O território é de quem o discute: o papel da sociedade civil discutido em Coimbra


O território é de quem o discute, o papel da sociedade civil discutido em Coimbra, no sábado, 23 de março, reuniram-se no auditório do mosteiro de Santa Clara-a-Velha, em Coimbra, vários académicos com experiência na gestão do território. A convite da APP2U, a Associação de Arquitetura, Planeamento e Políticas Urbanas, discutiu-se o papel da sociedade civil nos planos e projetos com impacto no território e, indiretamente, na vida dos cidadãos.

O presidente da associação, Daniel Fortuna do Couto, em nota de abertura, lembrou os projetos do Novo Aeroporto de Lisboa e do TGV, em que a participação cívica inconstante, nos processos de decisão, faz descurar das transformações no território que irão acontecer ao redor. Que caminhos podem ser apontados para um maior envolvimento dos cidadãos nos processos de decisão, para que planos e processos sejam mais participados?

De participação pública falou o primeiro painel de convidados, moderado por Fátima Lourenço. A relevância da participação para definir território era unânime: ao contrário do espaço que nos é exterior, o território é um olhar humano sobre esse espaço, que pode ser discutido, no entender do arquiteto Adelino Gonçalves.
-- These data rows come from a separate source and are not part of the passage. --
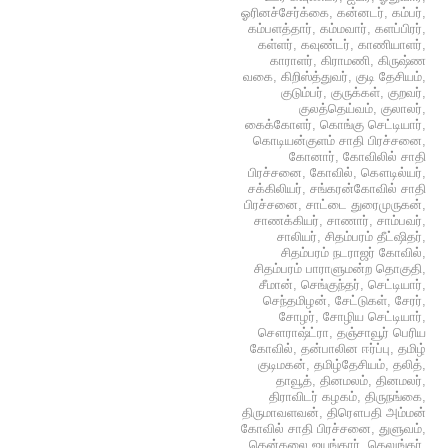
ஓரினச்சேர்க்கை
,
கன்னடர்
,
கம்பர்
,
கம்பளத்தார்
,
கம்மவார்
,
களப்பிரர்
,
கள்ளர்
,
கவுண்டர்
,
காணியாளர்
,
காராளர்
,
கிராமணி
,
கிருஷ்ண
வகை
,
கிறிஸ்த்துவர்
,
குடி தேசியம்
,
குடும்பர்
,
குருக்கள்
,
குறவர்
,
குலத்தெய்வம்
,
குலாலர்
,
கைக்கோளர்
,
கொங்கு செட்டியார்
,
கொடியன்குளம் சாதி பிரச்சனை
,
கோனார்
,
கோவிலில் சாதி
பிரச்சனை
,
கோவில்
,
கௌடில்யர்
,
சக்கிலியர்
,
சங்கரன்கோவில் சாதி
பிரச்சனை
,
சாட்டை துரைமுருகன்
,
சாணக்கியர்
,
சாணார்
,
சாம்பவர்
,
சாலியர்
,
சிதம்பரம் தீட்ஷிதர்
,
சிதம்பரம் நடராஜர் கோவில்
,
சிதம்பரம் பாராளுமன்ற தொகுதி
,
சீமான்
,
செங்குந்தர்
,
செட்டியார்
,
செந்தமிழன்
,
சேட்டுகள்
,
சேரர்
,
சோழர்
,
சோழிய செட்டியார்
,
சௌராஷ்ட்ரா
,
தஞ்சாவூர் பெரிய
கோவில்
,
தன்பாலின ஈர்ப்பு
,
தமிழ்
குடிமகன்
,
தமிழ்தேசியம்
,
தலித்
,
தாவூத்
,
தினமலம்
,
தினமலர்
,
திராவிடர் கழகம்
,
திருநங்கை
,
திருமாவளவன்
,
திரௌபதி அம்மன்
கோவில் சாதி பிரச்சனை
,
துளுவம்
,
தென்கலை ஐயங்கார்
,
தெலுங்கர்
,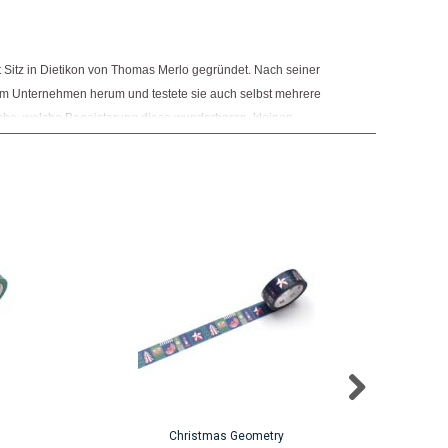
Sitz in Dietikon von Thomas Merlo gegründet. Nach seiner
nem Unternehmen herum und testete sie auch selbst mehrere
ache, welche Begeisterung diese wunderbaren, kleinen
n.
Christmas Geometry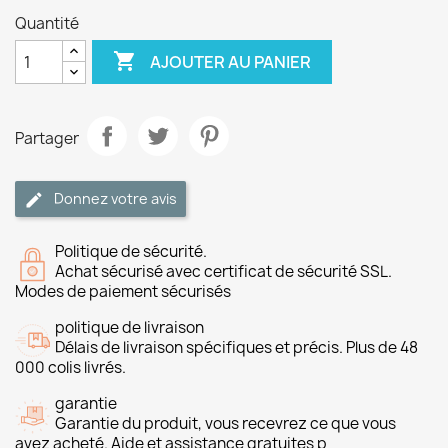
Quantité

AJOUTER AU PANIER
Partager
Donnez votre avis
Politique de sécurité.
Achat sécurisé avec certificat de sécurité SSL.
Modes de paiement sécurisés
politique de livraison
Délais de livraison spécifiques et précis. Plus de 48
000 colis livrés.
garantie
Garantie du produit, vous recevrez ce que vous
avez acheté. Aide et assistance gratuites p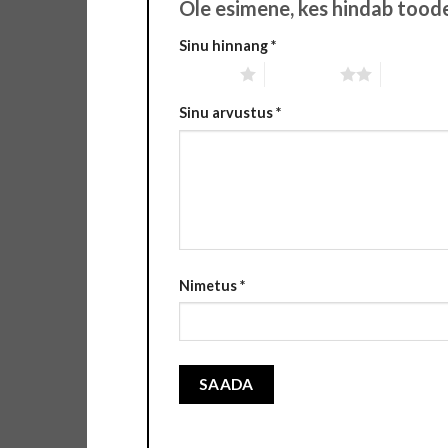
Ole esimene, kes hindab t
Sinu hinnang
*
1 tärn 5-st
2 tärni 5-st
3 tärni 5-
Sinu arvustus
*
Nimetus
*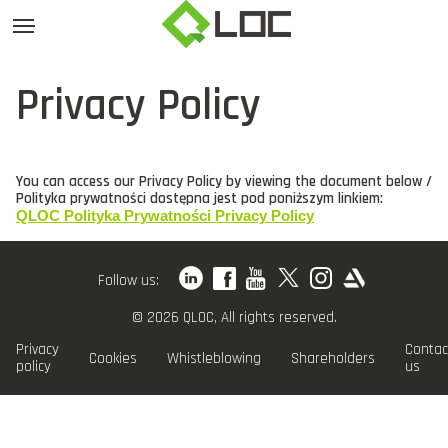
Privacy Policy
You can access our Privacy Policy by viewing the document below /
Polityka prywatności dostępna jest pod poniższym linkiem:
QLOC Polityka Prywatności Privacy Policy
Follow us:
© 2026 QLOC, All rights reserved.
Privacy
Contac
Cookies
Whistleblowing
Shareholders
policy
us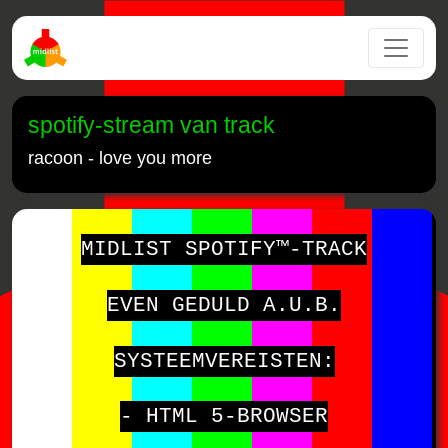
spotify-stream van track
racoon - love you more
MIDLIST SPOTIFY™-TRACK
EVEN GEDULD A.U.B.
SYSTEEMVEREISTEN:
- HTML 5-BROWSER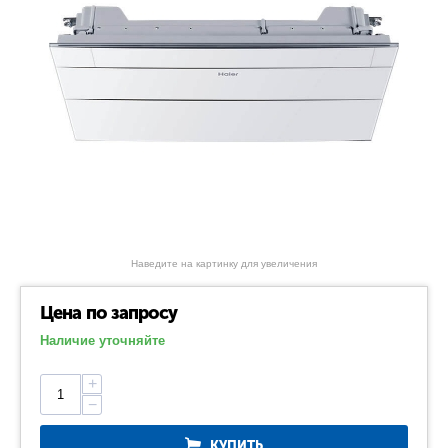
Наведите на картинку для увеличения
Цена по запросу
Наличие уточняйте
+
−
КУПИТЬ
Cristina Cavaco acrescentou que o território é como uma arena em que se mostra informação relevante, e vários agentes discutem e tomam parte, envolvendo-se nos processos de decisão. Gonçalo Folgado falou mesmo num ciclo, que inclui a monitorização e a avaliação de um plano ou um projeto, e assim consolida-se a cultura de participação, bem como o sentimento de comunidade e de pertença ao território.

Para juntar decisores, atores e utilizadores falta, porém, ultrapassar um conjunto de constrangimentos, que o painel identificou. Num processo de participação pública, os intervenientes movem-se, frequentemente, em interesse próprio. Nas palavras de Isabella Rusconi, a participação é individualista quando é esvaziada de sentido, de uma ideia de serviço público.
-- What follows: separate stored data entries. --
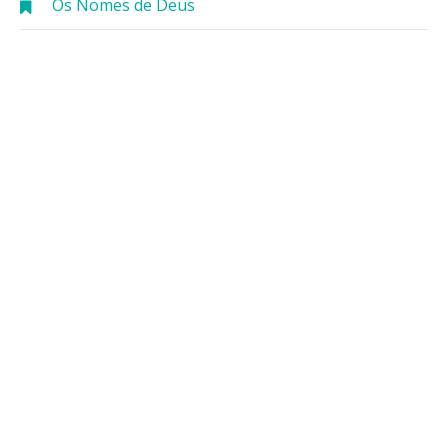
Os Nomes de Deus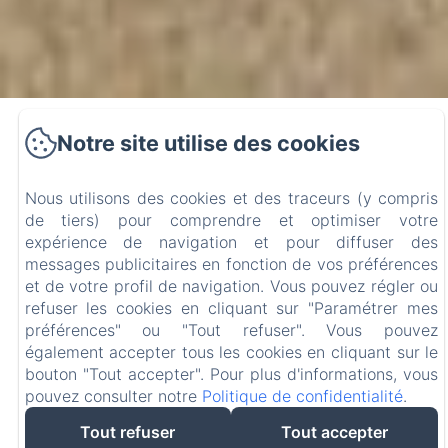
Notre site utilise des cookies
Domaine Sainte Marie des
Nous utilisons des cookies et des traceurs (y compris
Ollieux
de tiers) pour comprendre et optimiser votre
expérience de navigation et pour diffuser des
messages publicitaires en fonction de vos préférences
et de votre profil de navigation. Vous pouvez régler ou
C'est au cœur des Corbières, riches d'une nature
refuser les cookies en cliquant sur "Paramétrer mes
encore préservée, que fut construit au XIXième
préférences" ou "Tout refuser". Vous pouvez
siècle, sur la commune de Montséret, le Domaine
également accepter tous les cookies en cliquant sur le
de Sainte-Marie des Ollieux domaine familial dans
bouton "Tout accepter". Pour plus d'informations, vous
lequel vous pourrez trouver ses 5 chambres et
pouvez consulter notre
Politique de confidentialité
.
son gîte
(avec sa piscine privative, non accessible
Tout refuser
aux chambres d'hôtes)
Tout accepter
.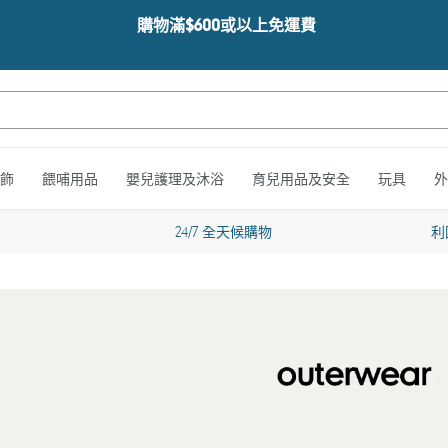
購物滿$600或以上免運費
飾
餵哺用品
嬰兒護理及沐浴
育兒用品及安全
玩具
外
24/7 全天候購物
利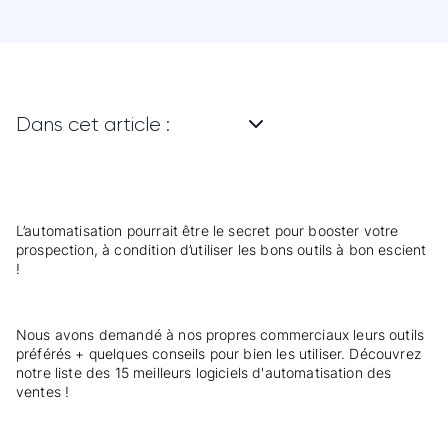
Dans cet article :
L’automatisation pourrait être le secret pour booster votre
prospection, à condition d’utiliser les bons outils à bon escient
!
Nous avons demandé à nos propres commerciaux leurs outils
préférés + quelques conseils pour bien les utiliser. Découvrez
notre liste des 15 meilleurs logiciels d'automatisation des
ventes !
Esta tendência é evidente quando, segundo Pedro Bingre do Amaral, decisões como a classificação do solo, para aumentar índices de construção, se traduzem numa súbita valorização imobiliária. É como um tabuleiro de um jogo de monopólio, acrescentou Pedro Bingre do Amaral, em que se colocam casas e hotéis, em que, talvez por pressão da opinião pública, não se pode falar de ganhos financeiros. Assim, decisões de ordenamento do território são frequentemente justificadas com conceitos jurídicos de difícil definição, como o direito ao ambiente, tal como está consagrado na Constituição portuguesa.

O direito à participação cívica apoia-se no direito à informação, tantas vezes referido na mesa redonda. Veja-se o exemplo do RJIGT, o Regime Jurídico dos Instrumentos de Gestão Territorial, que deixa em aberto que meios são utilizados, como lembrou Adelino Gonçalves. A falta de informação foi várias vezes apontada pelo painel, na medida em que compromete a transparência nos processos de decisão. Pedro Bingre do Amaral lembrou, a título de exemplo, o desconhecimento dos proprietários de grande parte do território nacional, assim como o cadastro de propriedade atualizada, cuja conclusão sucessivos governos têm posto na agenda.
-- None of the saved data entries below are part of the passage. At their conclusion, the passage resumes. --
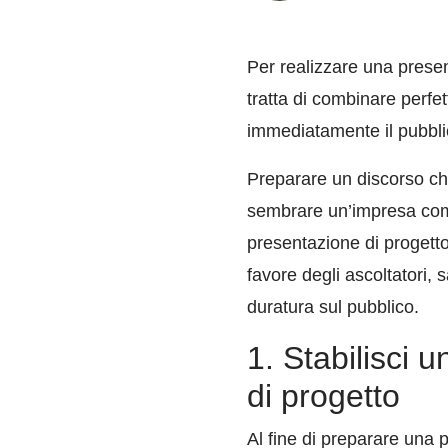
Per realizzare una presen
tratta di combinare perfe
immediatamente il pubbli
Preparare un discorso che
sembrare un’impresa comp
presentazione di progetto 
favore degli ascoltatori,
duratura sul pubblico.
1. Stabilisci 
di progetto
Al fine di preparare una 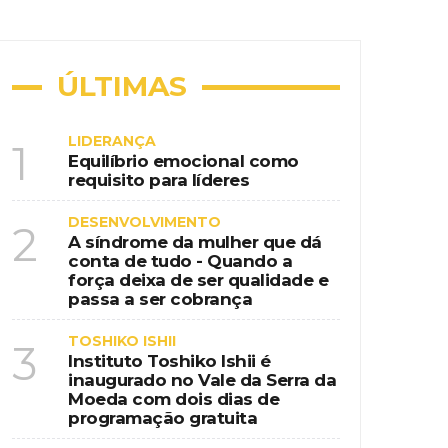
ional na era da educação digital
nspiração country em destino de
ÚLTIMAS
LIDERANÇA
1
Equilíbrio emocional como
requisito para líderes
 de programação gratuita
DESENVOLVIMENTO
2
A síndrome da mulher que dá
conta de tudo - Quando a
força deixa de ser qualidade e
passa a ser cobrança
TOSHIKO ISHII
3
Instituto Toshiko Ishii é
inaugurado no Vale da Serra da
Moeda com dois dias de
programação gratuita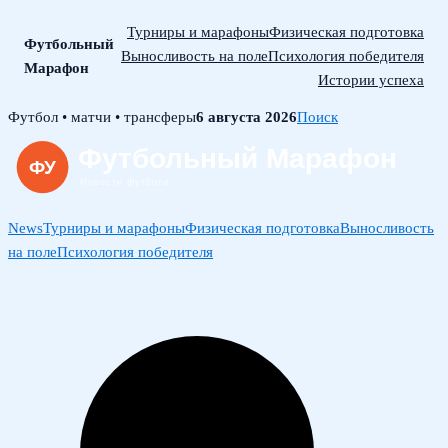
Турниры и марафоны
Физическая подготовка
Футбольный
Выносливость на поле
Психология победителя
Марафон
Истории успеха
Skip
Футбол • матчи • трансферы
6 августа 2026
Поиск
to
content
News
Турниры и марафоны
Физическая подготовка
Выносливость
на поле
Психология победителя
No segundo painel da mesa redonda, moderado por Rui Florentino, falou-se da cultura de planeamento. Álvaro Domingues, conhecendo várias gerações de planos de ordenamento de território, lamentou o presentismo, que faz olhar para o espaço de forma simplista, segundo os temas mais mediáticos de cada momento. Nas palavras do geógrafo, a realidade é filtrada por determinada maneira de pensar, que muda continuamente. Assim, em vez de serem executados a longo prazo, os planos recaem numa acumulação de temas que compromete a eficácia da
gestão do território.

Paradoxalmente, vários planos eficazes, designadamente os Planos Diretores Municipais, inserem-se numa lógica de planeamento mono funcional, com polígonos que favorecem determinados usos do solo. Esta preocupação foi apresentada por José António Bandeirinha, que acrescentou como a aplicação de índices de edificação, relacionadas com a densidade populacional, podem não refletir dinâmicas como o despovoamento de várias zonas dos centros históricos. José António Bandeirinha não se revê, porém, no planeamento mais permissivo, que permite a dispersão de atividades como a indústria e a logística em espaços rurais e florestais, à semelhança do que aconteceu em Portugal, no fim do século passado.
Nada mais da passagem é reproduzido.